For high paying passengers that require that kind of personal attention/interaction, most likely. On the thread you are pulling from I listed security (police) already as needing humans) Medical bots are expert systems used to diagnose and treat the body. For a psychologist, yes. Emergency medicine (like auto-doc's) no. You are confusing mechanical skill with emotional skill. A med bot is like an engineering bot.

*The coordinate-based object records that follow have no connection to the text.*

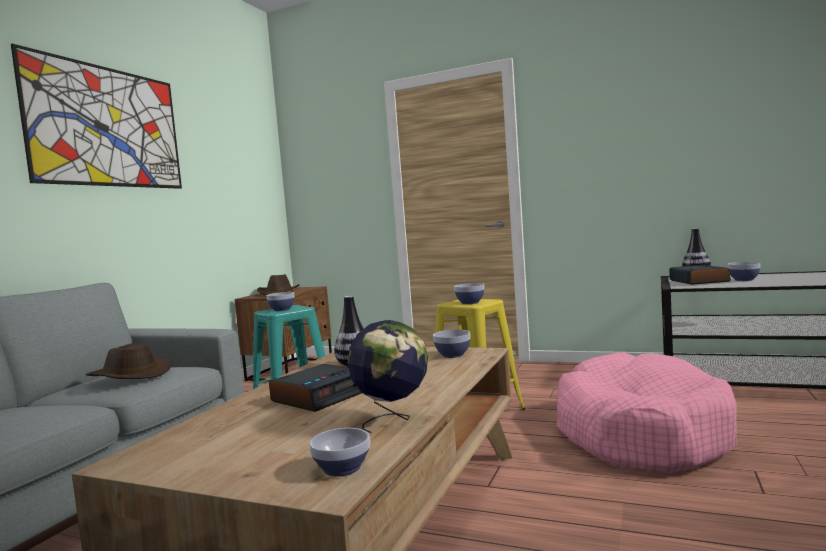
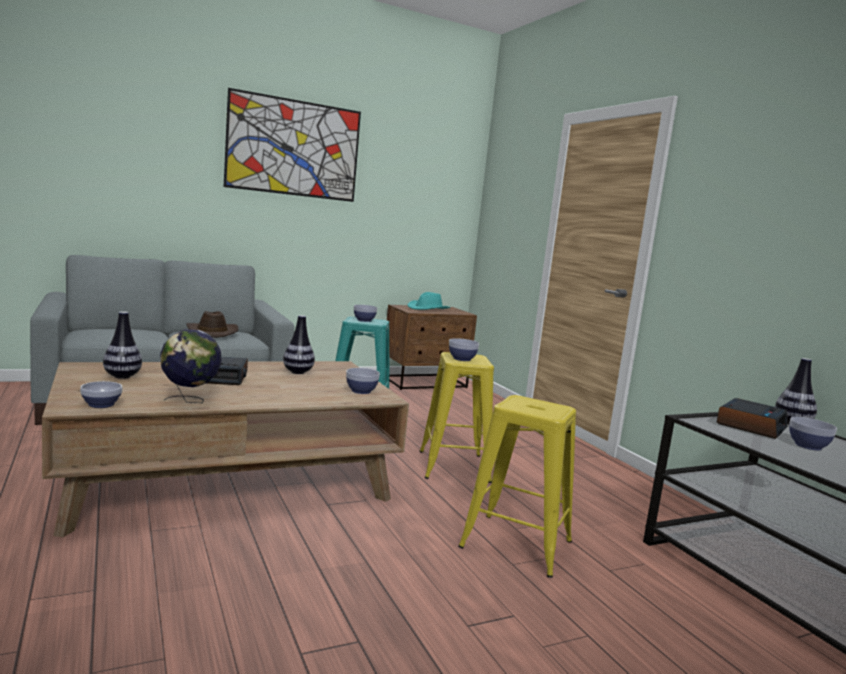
camera: 40 degrees right, 5 degrees up
brown hat [257,274,300,295] -> turquoise hat [408,292,450,310]
pink dog bed [556,352,737,474] -> yellow stool [458,395,576,578]
none -> vase [103,312,142,379]

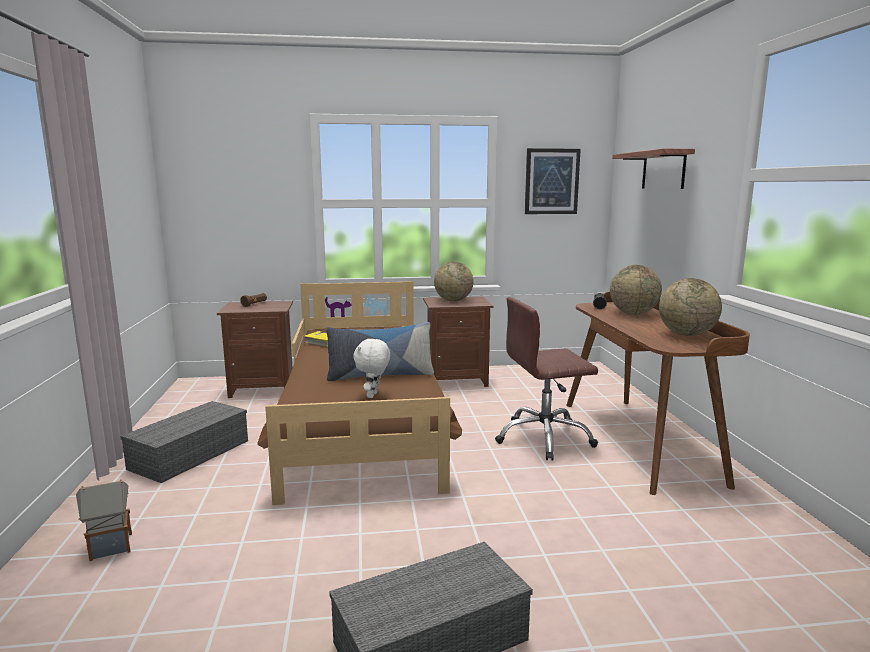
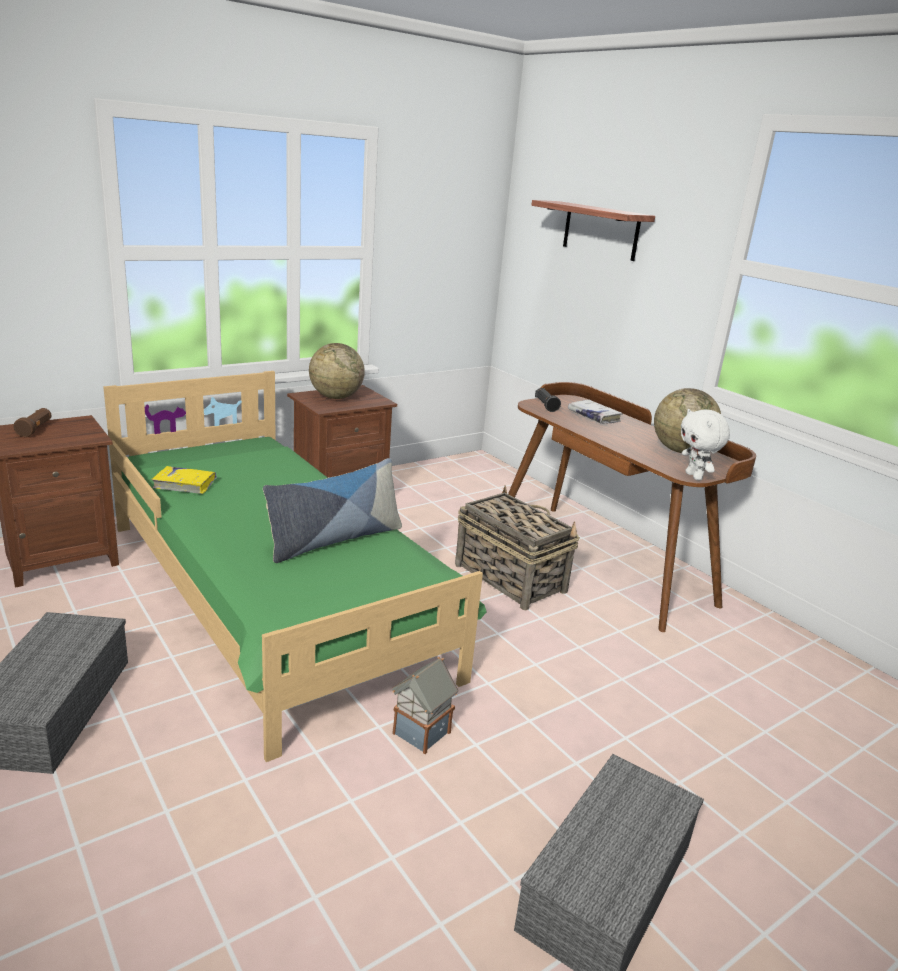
camera: 30 degrees left, 10 degrees up
toy house [76,479,132,561] -> toy house moved to [392,657,458,754]
brown bed [257,281,462,505] -> green bed [103,371,487,762]
white plush toy [353,338,390,398] -> white plush toy moved to [681,409,730,480]
brown office chair [495,297,598,460] -> basket [455,485,580,610]
picture [525,148,581,214] -> none
globe [610,265,662,314] -> white book [568,400,623,424]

Here is the post being referenced http://www.travellerrpg.com/CotI/Discuss/showthread.php?t=33520
 
For high paying passengers that require that kind of personal attention/interaction, most likely. On the thread you are pulling from I listed security (police) already as needing humans) Medical bots are expert systems used to diagnose and treat the body. For a psychologist, yes. Emergency medicine (like auto-doc's) no. You are confusing mechanical skill with emotional skill.

I know you listed pólice/security as such, and I included it in the quote.

I agree emergency medicine could be cared by an autodoc, but for any other treatment, emotions are as important as temperature or blood presure for a good diagnostic. That's why I said an autodoc could do in a small ship, but not for large medical facilities.

A med bot is like an engineering bot.

As much as your body works with the predictability of a machine. Biology uses to be less predictable, and so a not small part of intuitive/creative reasoning (something I understand robots are not capable until true self-awareness is reached) is needed to discern among true symptoms and somatizing emotional states.


By clicking at the quote reference (the arrow in the quote) you'd also reach it, but thanks anyway.